Guy Anker of Moneysavingexpert.com

Guy Anker, deputy editor of the Money Saving Expert website, said it had seen more inquiries from people about different kinds of investing as rates for traditional savings accounts had dropped even lower from a low base during the pandemic.

"If there's one thing for you to consider when it comes to investing, it's risk," he said.

"Sometimes there's potential to make lots of money, but you can lose some or all of your money, never lose sight of that. Make sure you only invest money you can afford to lose and do your research before going ahead with it."

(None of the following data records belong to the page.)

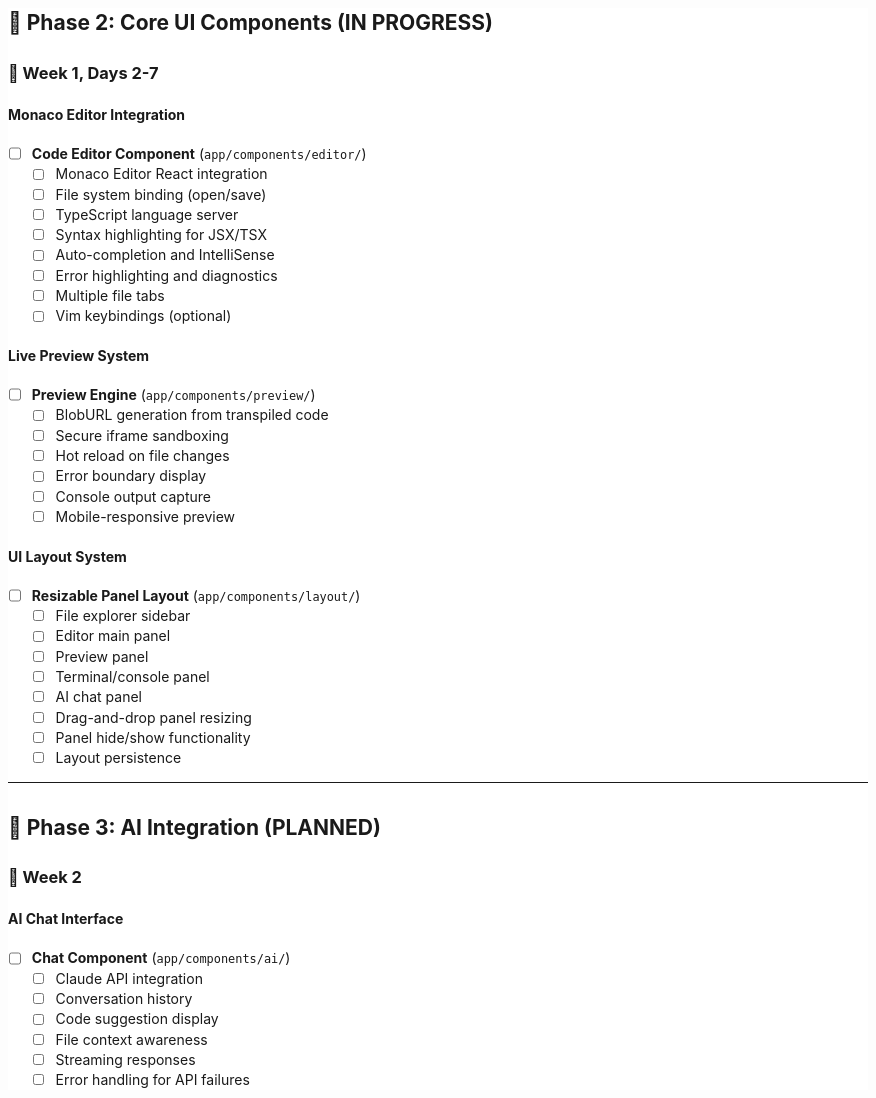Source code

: 
## 🚧 **Phase 2: Core UI Components** (IN PROGRESS)

### 🎯 Week 1, Days 2-7

#### Monaco Editor Integration
- [ ] **Code Editor Component** (`app/components/editor/`)
  - [ ] Monaco Editor React integration
  - [ ] File system binding (open/save)
  - [ ] TypeScript language server
  - [ ] Syntax highlighting for JSX/TSX
  - [ ] Auto-completion and IntelliSense
  - [ ] Error highlighting and diagnostics
  - [ ] Multiple file tabs
  - [ ] Vim keybindings (optional)

#### Live Preview System
- [ ] **Preview Engine** (`app/components/preview/`)
  - [ ] BlobURL generation from transpiled code
  - [ ] Secure iframe sandboxing
  - [ ] Hot reload on file changes
  - [ ] Error boundary display
  - [ ] Console output capture
  - [ ] Mobile-responsive preview

#### UI Layout System
- [ ] **Resizable Panel Layout** (`app/components/layout/`)
  - [ ] File explorer sidebar
  - [ ] Editor main panel
  - [ ] Preview panel
  - [ ] Terminal/console panel
  - [ ] AI chat panel
  - [ ] Drag-and-drop panel resizing
  - [ ] Panel hide/show functionality
  - [ ] Layout persistence

---

## 🤖 **Phase 3: AI Integration** (PLANNED)

### 🎯 Week 2

#### AI Chat Interface
- [ ] **Chat Component** (`app/components/ai/`)
  - [ ] Claude API integration
  - [ ] Conversation history
  - [ ] Code suggestion display
  - [ ] File context awareness
  - [ ] Streaming responses
  - [ ] Error handling for API failures

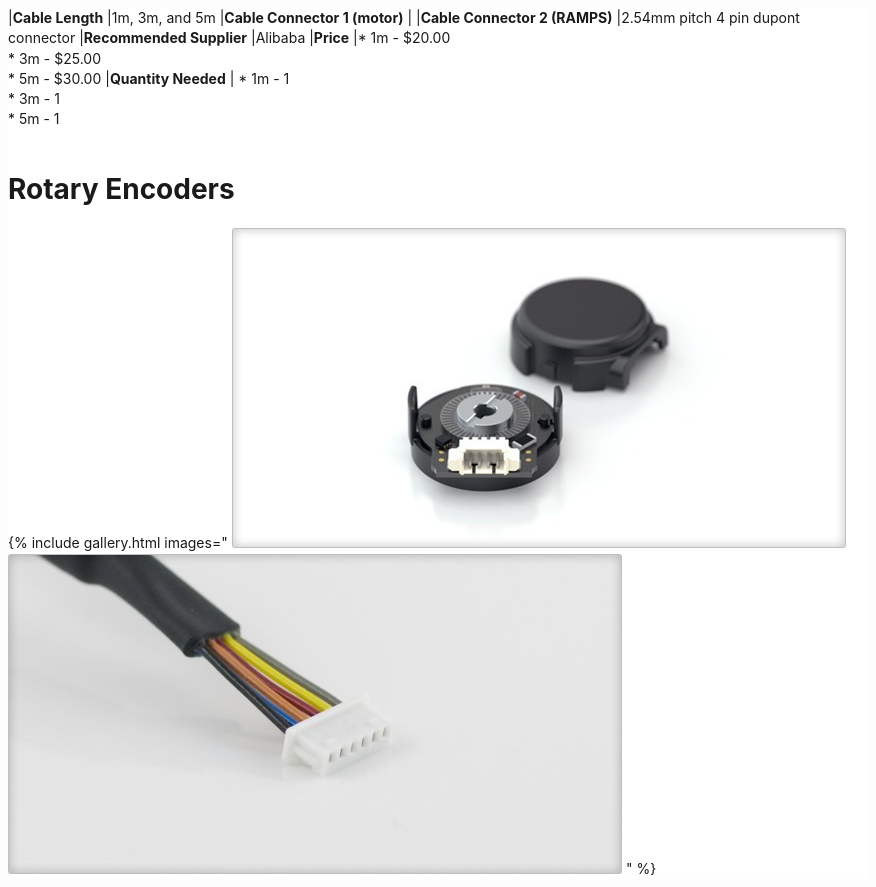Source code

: |**Cable Length**              |1m, 3m, and 5m
|**Cable Connector 1 (motor)** |
|**Cable Connector 2 (RAMPS)** |2.54mm pitch 4 pin dupont connector
|**Recommended Supplier**      |Alibaba
|**Price**                     |* 1m - $20.00<br>  * 3m - $25.00<br>  * 5m - $30.00
|**Quantity Needed**           |  * 1m - 1<br>  * 3m - 1<br>  * 5m - 1

# Rotary Encoders

{% include gallery.html images="
![e4t_webproduct_05.jpg](_images/e4t_webproduct_05.jpg)
![ca-mic6-sh-nc.jpg](_images/mic6-sh-nc.jpg)
" %}
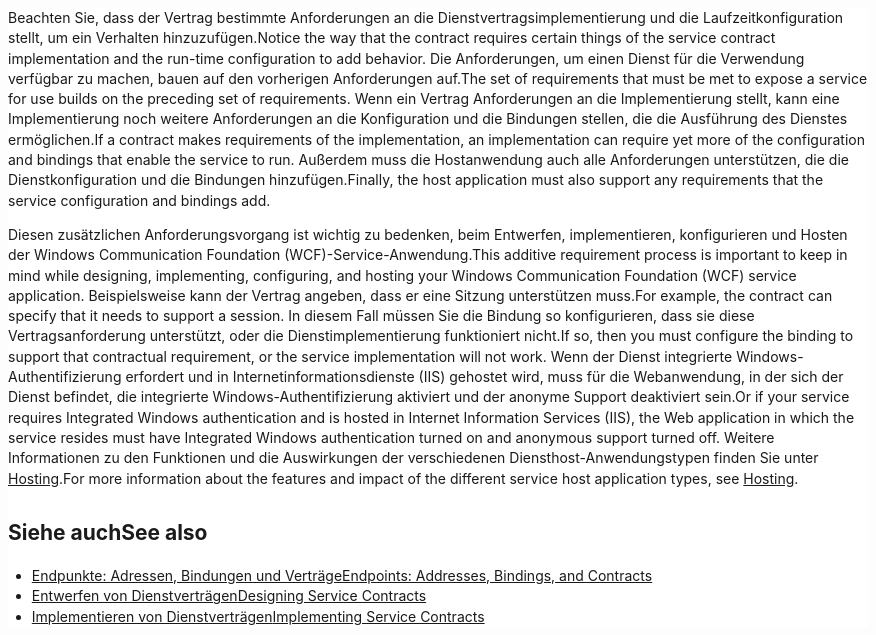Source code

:  <span data-ttu-id="8365d-150">Beachten Sie, dass der Vertrag bestimmte Anforderungen an die Dienstvertragsimplementierung und die Laufzeitkonfiguration stellt, um ein Verhalten hinzuzufügen.</span><span class="sxs-lookup"><span data-stu-id="8365d-150">Notice the way that the contract requires certain things of the service contract implementation and the run-time configuration to add behavior.</span></span> <span data-ttu-id="8365d-151">Die Anforderungen, um einen Dienst für die Verwendung verfügbar zu machen, bauen auf den vorherigen Anforderungen auf.</span><span class="sxs-lookup"><span data-stu-id="8365d-151">The set of requirements that must be met to expose a service for use builds on the preceding set of requirements.</span></span> <span data-ttu-id="8365d-152">Wenn ein Vertrag Anforderungen an die Implementierung stellt, kann eine Implementierung noch weitere Anforderungen an die Konfiguration und die Bindungen stellen, die die Ausführung des Dienstes ermöglichen.</span><span class="sxs-lookup"><span data-stu-id="8365d-152">If a contract makes requirements of the implementation, an implementation can require yet more of the configuration and bindings that enable the service to run.</span></span> <span data-ttu-id="8365d-153">Außerdem muss die Hostanwendung auch alle Anforderungen unterstützen, die die Dienstkonfiguration und die Bindungen hinzufügen.</span><span class="sxs-lookup"><span data-stu-id="8365d-153">Finally, the host application must also support any requirements that the service configuration and bindings add.</span></span>  
  
 <span data-ttu-id="8365d-154">Diesen zusätzlichen Anforderungsvorgang ist wichtig zu bedenken, beim Entwerfen, implementieren, konfigurieren und Hosten der Windows Communication Foundation (WCF)-Service-Anwendung.</span><span class="sxs-lookup"><span data-stu-id="8365d-154">This additive requirement process is important to keep in mind while designing, implementing, configuring, and hosting your Windows Communication Foundation (WCF) service application.</span></span> <span data-ttu-id="8365d-155">Beispielsweise kann der Vertrag angeben, dass er eine Sitzung unterstützen muss.</span><span class="sxs-lookup"><span data-stu-id="8365d-155">For example, the contract can specify that it needs to support a session.</span></span> <span data-ttu-id="8365d-156">In diesem Fall müssen Sie die Bindung so konfigurieren, dass sie diese Vertragsanforderung unterstützt, oder die Dienstimplementierung funktioniert nicht.</span><span class="sxs-lookup"><span data-stu-id="8365d-156">If so, then you must configure the binding to support that contractual requirement, or the service implementation will not work.</span></span> <span data-ttu-id="8365d-157">Wenn der Dienst integrierte Windows-Authentifizierung erfordert und in Internetinformationsdienste (IIS) gehostet wird, muss für die Webanwendung, in der sich der Dienst befindet, die integrierte Windows-Authentifizierung aktiviert und der anonyme Support deaktiviert sein.</span><span class="sxs-lookup"><span data-stu-id="8365d-157">Or if your service requires Integrated Windows authentication and is hosted in Internet Information Services (IIS), the Web application in which the service resides must have Integrated Windows authentication turned on and anonymous support turned off.</span></span> <span data-ttu-id="8365d-158">Weitere Informationen zu den Funktionen und die Auswirkungen der verschiedenen Diensthost-Anwendungstypen finden Sie unter [Hosting](../../../../docs/framework/wcf/feature-details/hosting.md).</span><span class="sxs-lookup"><span data-stu-id="8365d-158">For more information about the features and impact of the different service host application types, see [Hosting](../../../../docs/framework/wcf/feature-details/hosting.md).</span></span>  
  
## <a name="see-also"></a><span data-ttu-id="8365d-159">Siehe auch</span><span class="sxs-lookup"><span data-stu-id="8365d-159">See also</span></span>
- [<span data-ttu-id="8365d-160">Endpunkte: Adressen, Bindungen und Verträge</span><span class="sxs-lookup"><span data-stu-id="8365d-160">Endpoints: Addresses, Bindings, and Contracts</span></span>](../../../../docs/framework/wcf/feature-details/endpoints-addresses-bindings-and-contracts.md)
- [<span data-ttu-id="8365d-161">Entwerfen von Dienstverträgen</span><span class="sxs-lookup"><span data-stu-id="8365d-161">Designing Service Contracts</span></span>](../../../../docs/framework/wcf/designing-service-contracts.md)
- [<span data-ttu-id="8365d-162">Implementieren von Dienstverträgen</span><span class="sxs-lookup"><span data-stu-id="8365d-162">Implementing Service Contracts</span></span>](../../../../docs/framework/wcf/implementing-service-contracts.md)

He said it was important people considered what kind of investment, if any, might be right for them, as there were numerous options.

'Not a way to make quick cash'

"A lot of people start out with funds. This is typically where a fund manager will run a fund of money for lots of people. They are going to spread that risk among lots of types of shares - maybe different commodities, maybe corporate bonds, gilts, shares, they could go into art - who knows?

"But funds are a good way to start because somebody else is doing a lot of the leg work for you."

He said it was also important not to put all your eggs in one basket and to be aware that you cannot necessarily access your money as quickly and easily as with a savings account if it's invested.

"Linked to that, it's normally best to save for the long-term. Investing shouldn't be seen as a way to make quick cash."